Chaos Engineering originated at Netflix, but its reach now extends throughout tech and into other industries. At conferences we often hear reservations from engineers in other industries like finance who are reluctant to implement chaos because the impact on customers has an immediate and regulated financial impact. We maintain that failures will happen regardless of intention or planning. While running experiments that surface vulnerabilities may cause small negative impacts, it is much better to know about them and control the extent of the impact than to be caught off-guard by the inevitable, large-scale failure. We now see several banks and finance companies adopting Chaos Engineering, providing counterexamples to those in that industry who are hesitant.

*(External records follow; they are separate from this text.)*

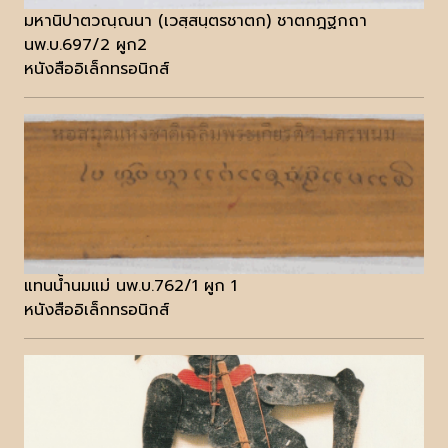
มหานิปาตวณฺณนา (เวสฺสนฺตรชาตก) ชาตกฎฐกถา
นพ.บ.697/2 ผูก2
หนังสืออิเล็กทรอนิกส์
แทนน้ำนมแม่ นพ.บ.762/1 ผูก 1
หนังสืออิเล็กทรอนิกส์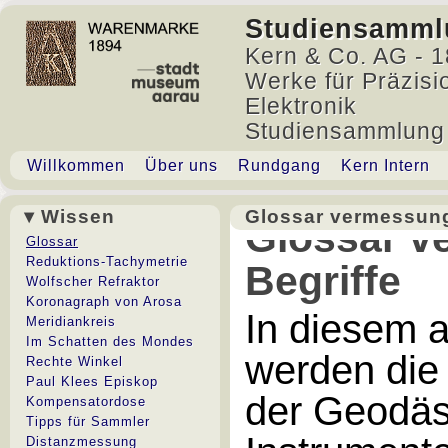
Studiensamml
Kern & Co. AG - 1
Werke für Präzisi
Elektronik
Studiensammlung
Willkommen
Über uns
Rundgang
Kern Intern
▾ Wissen
Glossar vermessung
Glossar v
Glossar
Reduktions-Tachymetrie
Begriffe
Wolfscher Refraktor
Koronagraph von Arosa
In diesem 
Meridiankreis
Im Schatten des Mondes
werden die
Rechte Winkel
Paul Klees Episkop
der Geodäs
Kompensatordose
Tipps für Sammler
Distanzmessung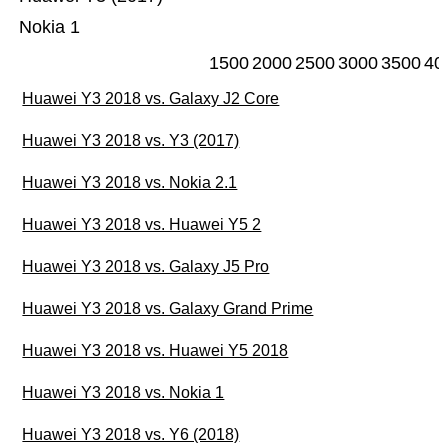
Nokia 1
1500
2000
2500
3000
3500
40
Huawei Y3 2018 vs. Galaxy J2 Core
Huawei Y3 2018 vs. Y3 (2017)
Huawei Y3 2018 vs. Nokia 2.1
Huawei Y3 2018 vs. Huawei Y5 2
Huawei Y3 2018 vs. Galaxy J5 Pro
Huawei Y3 2018 vs. Galaxy Grand Prime
Huawei Y3 2018 vs. Huawei Y5 2018
Huawei Y3 2018 vs. Nokia 1
Huawei Y3 2018 vs. Y6 (2018)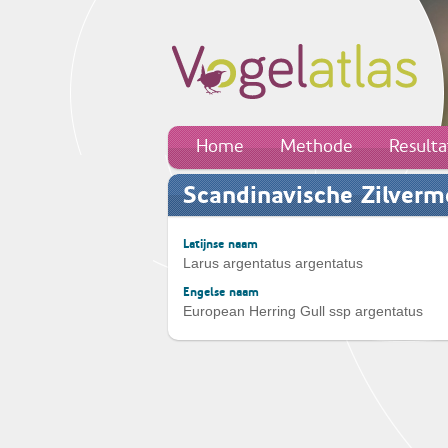
Home
Methode
Result
Scandinavische Zilver
Latijnse naam
Larus argentatus argentatus
Engelse naam
European Herring Gull ssp argentatus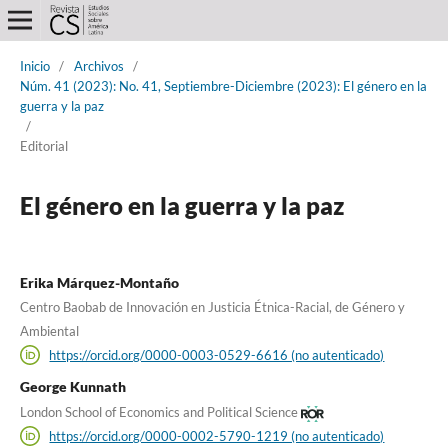
Inicio
/
Archivos
/
Núm. 41 (2023): No. 41, Septiembre-Diciembre (2023): El género en la
guerra y la paz
/
Editorial
El género en la guerra y la paz
Erika Márquez-Montaño
Centro Baobab de Innovación en Justicia Étnica-Racial, de Género y
Ambiental
https://orcid.org/0000-0003-0529-6616 (no autenticado)
George Kunnath
London School of Economics and Political Science
https://orcid.org/0000-0002-5790-1219 (no autenticado)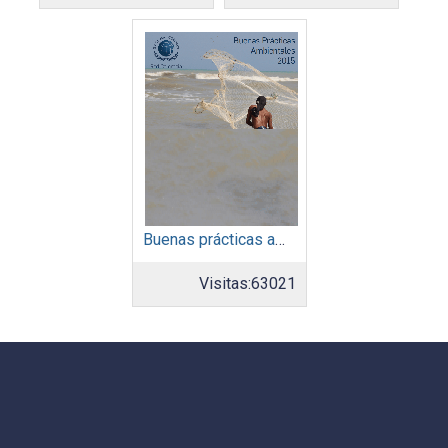
Buenas prácticas ambientales 2015
Visitas:
63021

Engineers at medical companies have expressed similar hesitations. Sure, a disruption in an entertainment service is inconvenient, and a disruption in a monetary transaction can be confusing and expensive, but any disruption in a healthcare-related technology could put lives on the line. We remind these engineers that many of the principles of western science that inspired our formalization of Chaos Engineering originated in medicine. Clinical trials are the highest standard for medical research. Without trivializing the potential ramifications of introducing chaos into a healthcare-related system, we remind them that there is a well-respected precedent for experimentation where lives literally are at stake.
Putting Chaos Engineering into practice is the most urgent and relevant topic for this nascent discipline. Keeping sight of implementation, sophistication, and adoption concerns can help you figure out where you are on the road to Chaos, and where you need to apply resources to build a successful practice in your organization.